* [BACAAN YANG DIBERIKAN]
────────

Dalam pernyataannya, Trump mengeklaim bahwa perdagangan narkotika ilegal dari Meksiko dan Kanada ke AS masih berada pada tingkat yang sangat tinggi dan tidak dapat diterima, meskipun kedua negara telah berjanji untuk meningkatkan pengawasan di perbatasan mereka.
"Kami tidak bisa membiarkan ancaman ini terus merusak AS. Oleh karena itu, hingga masalah ini berhenti atau setidaknya sangat dibatasi, tarif yang dijadwalkan untuk diberlakukan pada 4 Maret akan tetap berlaku, seperti yang telah dijadwalkan sebelumnya," tulis Trump, sebagaimana dikutip dari CNBC International.
Di sisi lain, data ekonomi AS juga melemah dan ada spekulasi soal stagflasi. Sentimen risk off ini kemudian terlihat dari indeks dolar AS (DXY) yang menguat lagi.
CNBC Indonesia memantau dalam tiga hari ini the greenback mencatat kenaikan beruntun. Seiring dengan itu, mata uang Garuda pun merespon dengan semakin melemah. Hal tersebut terjadi lantaran aliran dana keluar asing masih deras.
Enrico Tanuwidjaja, ASEAN Economist di UOB juga melihat bahwa dampak dari DXY yang terus menguat ini juga memukul pergerakan bursa saham Amerika Serikat (AS) atau Wall Street.
Selain dampak eksternal, Hosianna Situmorang,Ekonom Bank Danamon mengatakan ada dampak dari penyesuaian kebijakan baru di domestik sehingga outflow tidak terhindarkan.

────────

* [CUPLIKAN DATA]
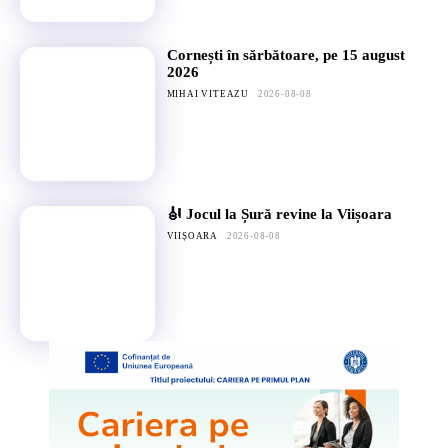
Cornești în sărbătoare, pe 15 august
2026
MIHAI VITEAZU
2026-08-08
🎻 Jocul la Șură revine la Viișoara
VIIȘOARA
2026-08-08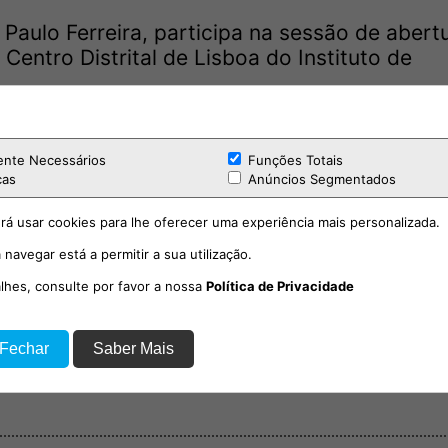
Paulo Ferreira, participa na sessão de abert
Centro Distrital de Lisboa do Instituto de
.
 intervenções de técnicos e professores
ção do modelo de intervenção do Serviço de
ente Necessários
Funções Totais
al Integrado de Vila Franca de Xira, distin
cas
Anúncios Segmentados
026, concedida pela Associação Nacional de
rá usar cookies para lhe oferecer uma experiência mais personalizada.
 navegar está a permitir a sua utilização.
h30 e as 17h00, no Ateneu Artístico Vilafran
alhes, consulte por favor a nossa
Política de Privacidade
 prévia através do endereço: acao.social@cm-
 Fechar
Saber Mais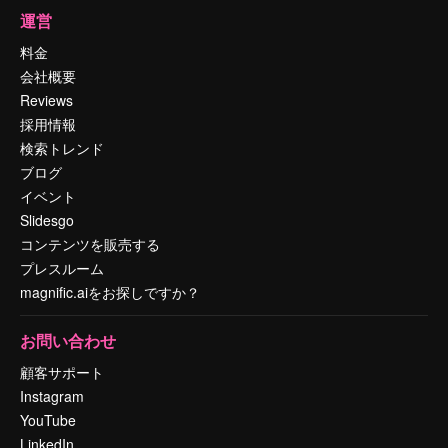
運営
料金
会社概要
Reviews
採用情報
検索トレンド
ブログ
イベント
Slidesgo
コンテンツを販売する
プレスルーム
magnific.aiをお探しですか？
お問い合わせ
顧客サポート
Instagram
YouTube
LinkedIn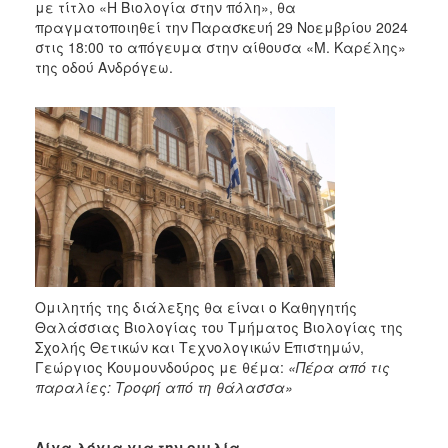
2018
με τίτλο «Η Βιολογία στην πόλη», θα
πραγματοποιηθεί την Παρασκευή 29 Νοεμβρίου 2024
2017
στις 18:00 το απόγευμα στην αίθουσα «Μ. Καρέλης»
2016
της οδού Ανδρόγεω.
2015
2013
2012
2011
2010
2006
Ομιλητής της διάλεξης θα είναι ο Καθηγητής
Θαλάσσιας Βιολογίας του Τμήματος Βιολογίας της
Ο
Σχολής Θετικών και Τεχνολογικών Επιστημών,
ΤΟΠΟΣ
Γεώργιος Κουμουνδούρος με θέμα:
«Πέρα από τις
ΜΑΣ
παραλίες: Τροφή από τη θάλασσα»
ΠΟΛΙΤΙΣΜΟΣ
Λίγα λόγια για την ομιλία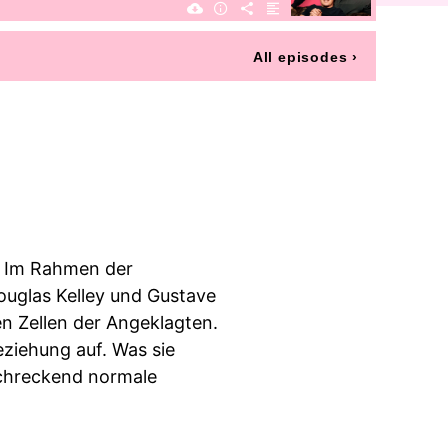
All episodes
›
: Im Rahmen der
ouglas Kelley und Gustave
en Zellen der Angeklagten.
ziehung auf. Was sie
schreckend normale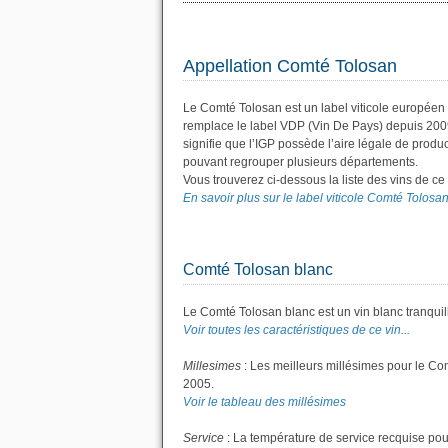
Appellation Comté Tolosan
Le Comté Tolosan est un label viticole européen 
remplace le label VDP (Vin De Pays) depuis 200
signifie que l’IGP possède l’aire légale de produc
pouvant regrouper plusieurs départements.
Vous trouverez ci-dessous la liste des vins de c
En savoir plus sur le label viticole Comté Tolosan.
Comté Tolosan blanc
Le Comté Tolosan blanc est un vin blanc tranquil
Voir toutes les caractéristiques de ce vin...
Millesimes
: Les meilleurs millésimes pour le Co
2005.
Voir le tableau des millésimes
Service
: La température de service recquise pou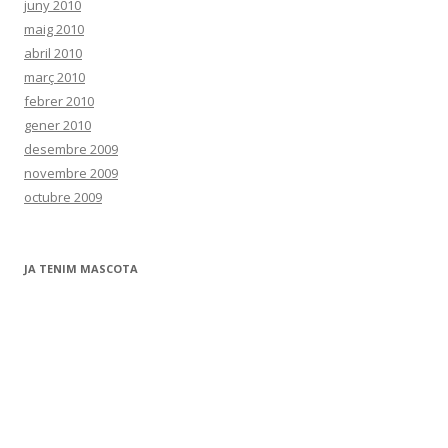
juny 2010
maig 2010
abril 2010
març 2010
febrer 2010
gener 2010
desembre 2009
novembre 2009
octubre 2009
JA TENIM MASCOTA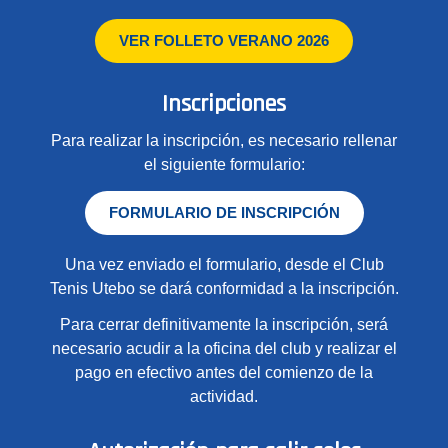
VER FOLLETO VERANO 2026
Inscripciones
Para realizar la inscripción, es necesario rellenar
el siguiente formulario:
FORMULARIO DE INSCRIPCIÓN
Una vez enviado el formulario, desde el Club
Tenis Utebo se dará conformidad a la inscripción.
Para cerrar definitivamente la inscripción, será
necesario acudir a la oficina del club y realizar el
pago en efectivo antes del comienzo de la
actividad.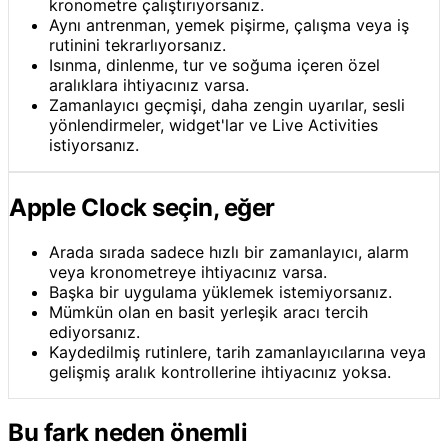
kronometre çalıştırıyorsanız.
Aynı antrenman, yemek pişirme, çalışma veya iş
rutinini tekrarlıyorsanız.
Isınma, dinlenme, tur ve soğuma içeren özel
aralıklara ihtiyacınız varsa.
Zamanlayıcı geçmişi, daha zengin uyarılar, sesli
yönlendirmeler, widget'lar ve Live Activities
istiyorsanız.
Apple Clock seçin, eğer
Arada sırada sadece hızlı bir zamanlayıcı, alarm
veya kronometreye ihtiyacınız varsa.
Başka bir uygulama yüklemek istemiyorsanız.
Mümkün olan en basit yerleşik aracı tercih
ediyorsanız.
Kaydedilmiş rutinlere, tarih zamanlayıcılarına veya
gelişmiş aralık kontrollerine ihtiyacınız yoksa.
Bu fark neden önemli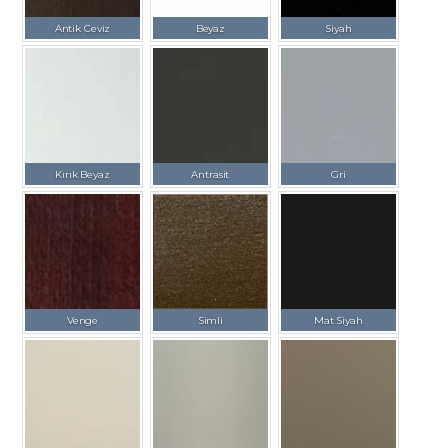
Antik Ceviz
Beyaz
Siyah
Kırık Beyaz
Antrasit
Gri
Venge
Simli
Mat Siyah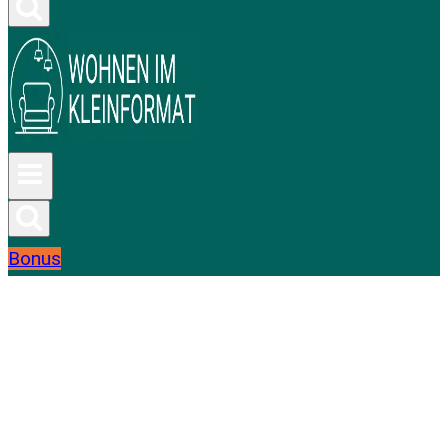
Bonus
Leben in kleiner Wohnung
Erfahre praktische Tipps und inspirierende Ideen für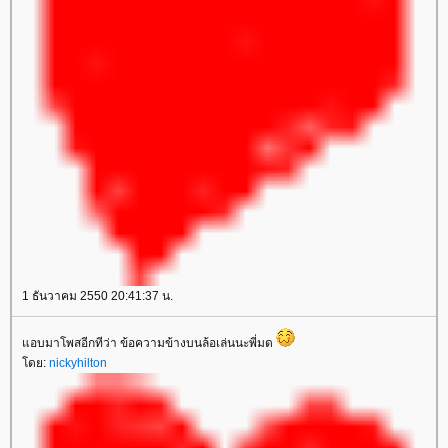
1 ธันวาคม 2550 20:41:37 น.
อบมาโพสอีกทีว่า ข้อความข้างบนล้อเล่นนะพี่มด
ดย:
nickyhilton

────────

* [KEGIATAN]
**1.** Jawab pertanyaan berikut berdasarkan bacaan tentang tarif Trump:
(a) Tarif dijadwalkan berlaku pada tanggal berapa?
(b) Menurut pantauan CNBC Indonesia, berapa hari berturut-turut the greenback naik?
(c) Hosianna Situmorang adalah ekonom di bank mana?
**2.** Ulangi bagian bacaan tentang tarif Trump mulai dari "Selain dampak eksternal, Hosianna" sampai dengan "outflow tidak terhindarkan.".
**3.** Lanjutkan bacaan tentang tarif Trump, mulai setelah kalimat terakhirnya.
Daftar di atas sama sekali tidak dipakai di sini.

* [JAWABAN TIAP BUTIR]
**1.**
(a) 4 Maret.
(b) Tiga hari.
(c) Bank Danamon.

**2.**
Selain dampak eksternal, Hosianna Situmorang,Ekonom Bank Danamon mengatakan ada dampak dari penyesuaian kebijakan baru di domestik sehingga outflow tidak terhindarkan.

**3.**
Hossiana mengharapkan penerapan Devisa Hasil Ekspor (DHE) nanti bisa membantu arah perbaikan bagi rupiah terhadap dolar AS.
Chief Economist & Head of Research Mirae Asset Sekuritas Rully Arya Wisnubroto juga menyoroti permasalahan domestik yang memicu investor asing meninggalkan pasar keuangan dalam negeri, hingga berujung pelemahan dalam terhadap kurs rupiah.
"Kami telah mengatakan berkali-kali bahwa seharusnya BI menurunkan suku bunga pada rapat dewan gubernur bulan ini untuk memberi optimisme terhadap pertumbuhan ekonomi Indonesia tahun ini"
Rully menerangkan lebih lanjut bahwa semestinya pemangkasan suku bunga dapat dilakukan ketika efisiensi anggaran diperkirakan menyebabkan tidak tercapainya target pertumbuhan ekonomi sebesar 5,2%.
Sejauh ini, menurut Rully pasar sangat meragukan kemampuan pemerintah untuk mensuport target pertumbuhan ekonomi 8%.
"Berdirinya Danantara justru menimbulkan kekhawatiran menyebabkan crowding out sektor swasta karena dipersepsikan terlalu menekankan kepada peran BUMN. Peningkatan ketidakpercayaan masyarakat terhadap BUMN menyebabkan munculnya isu penarikan dana dari bank-bank BUMN" pungkasnya.
Menurut analisis MNCS Daily Scope Wave hari ini, Jumat, (28/2/2025), koreksi dari IHSG pun sudah menembus area support di Rp6.500, dengan demikian diperkirakan koreksi IHSG masih rawan berlanjut untuk menguji rentang area Rp6,269-Rp6,399.
Melihat hal ini, Analis MNC Sekuritas Herditya Wicaksana mengatakan, investor harus lebih selektif dalam memilih saham. Adapun setelah kejadian ini, area support IHSG akan berada di Rp6.356 dan resist di 6.456.
"Investor dapat cenderung selektif dalam pemilihan sahamnya dan dapat mencermati perkembangan secara makro dan beberapa emiten yg sdg rilis kinerja Full Year (FY) 2024-nya," ungkap Herditya kepada CNBC Indonesia.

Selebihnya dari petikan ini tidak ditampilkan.